Bütün bu gelişmeler, orta ile uzun vadede ABD Doları’nın başlıca uluslararası rezerv para birimi oluşunu değiştirecek bir sürecin başlangıcıdır. ABD’nin kreditörleri BRIC dörtlüsü, Körfez ülkeleri ve diğerleri, ABD’nin sürdürülemez mali gidişatını enflasyon ve Dolar’ın diğer para birimleri karşısında değer kaybetmesiyle çözümlemeye çalışacağından gittikçe daha çok korkar hale geldiler. Bu kreditörler, altına, çeşitli diğer kaynaklara ve uzun vadeli ABD hazine tahvillerinden daha az risk taşıyan kısa vadeli ABD hazine tahvillerine yatırım yaparak risklerini azaltmaya çalışmaktalar. ABD hazine tahvillerinin üçte ikisinin ABD vatandaşı olmayanların elinde oluşu ve bu hazine borçlarının ortalama geri ödeme süresinin 4,5 yıla kadar düşmüş olması, ABD hükümeti orta vadeli mali düzenlemeye yönelik ikna edici bir plan ortaya koymadığı sürece, borçların yeniden finanse edilmesi riskinin ve Dolar’ın düzensiz düşüşünün artarak devam etmesine yol açacaklardır.

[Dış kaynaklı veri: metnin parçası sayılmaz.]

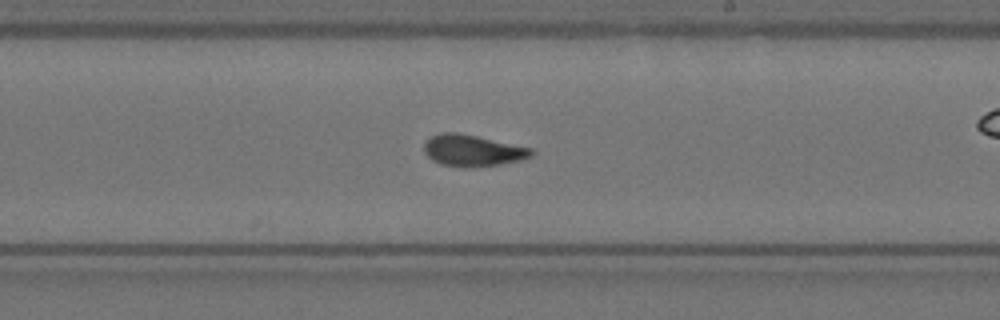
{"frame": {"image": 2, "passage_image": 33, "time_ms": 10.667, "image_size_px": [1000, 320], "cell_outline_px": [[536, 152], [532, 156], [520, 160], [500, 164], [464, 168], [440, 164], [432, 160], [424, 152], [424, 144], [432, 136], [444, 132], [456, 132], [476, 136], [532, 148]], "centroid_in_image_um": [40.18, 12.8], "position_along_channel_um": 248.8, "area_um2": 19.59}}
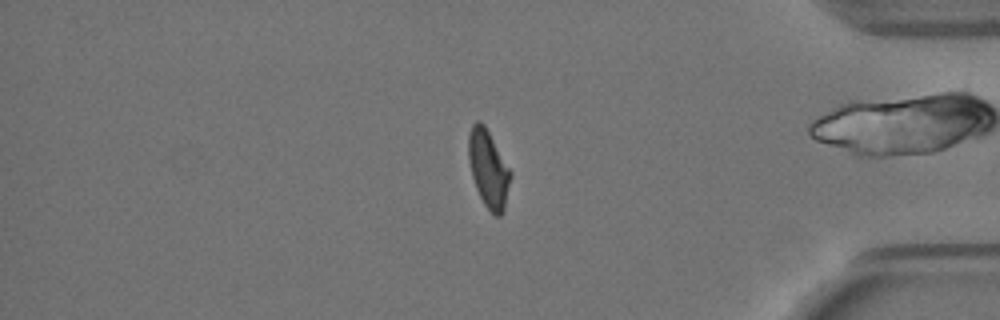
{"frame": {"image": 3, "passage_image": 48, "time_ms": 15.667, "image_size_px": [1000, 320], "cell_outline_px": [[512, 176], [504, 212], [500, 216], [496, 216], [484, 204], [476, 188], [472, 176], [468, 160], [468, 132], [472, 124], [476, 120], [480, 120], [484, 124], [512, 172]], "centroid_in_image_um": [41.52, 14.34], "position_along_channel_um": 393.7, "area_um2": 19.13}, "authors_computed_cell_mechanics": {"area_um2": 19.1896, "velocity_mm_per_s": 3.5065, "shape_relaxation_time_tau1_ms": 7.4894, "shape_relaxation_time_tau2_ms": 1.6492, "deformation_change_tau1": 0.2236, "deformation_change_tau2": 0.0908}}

Bütçe açığında bir azalma meydana gelmediği sürece, bu açığın para basılarak finanse edileceği netlik kazanmaktadır. Böylesine büyük miktarlarda para basımı, paranın el değiştirmesinin durma noktasına gelmesi ve mal ile iş piyasalarındaki durgunluk nedeniyle kısa vadede enflasyonist baskılara yol açmayacaktır. Ancak zaman içeri§sinde, (2010 sonu ve 2011de) eğer bütçe açığının para basımıyla finanse edilmesine devam edilirse, deflasyonist baskılar önce beklenen ardında gerçek enflasyonda bir artışa yol açacaklardır. Bugün ABD’de kamu borcunun iki haneli enflasyon rakamlarına varma pahasına, para basımı ile finanse edilmesini savunanlar vardır. Bu düşünce tarzı, enflasyonun ülke ekonomisi üzerinde birçok olumsuz yan etkisi olacağını göz ardı ettiğinden kusurlu olmasına karşın kimse ABD’nin kamu ve özel borçlarını enflasyon yaratarak ödemesi seçeneğini göz ardı edemez. Greenspan de ABD bütçe açığının uzun vadede yol açacağı enflasyon etkisinden duyduğu endişeyi Financial Times’da geçen hafta yazdığı makalesine dile getirmiştir. ABD kreditörlerinin Dolar’ın değer kaybedeceğine ilişkin endişeleri gittikçe daha çok geçerlilik kazanmaktadır.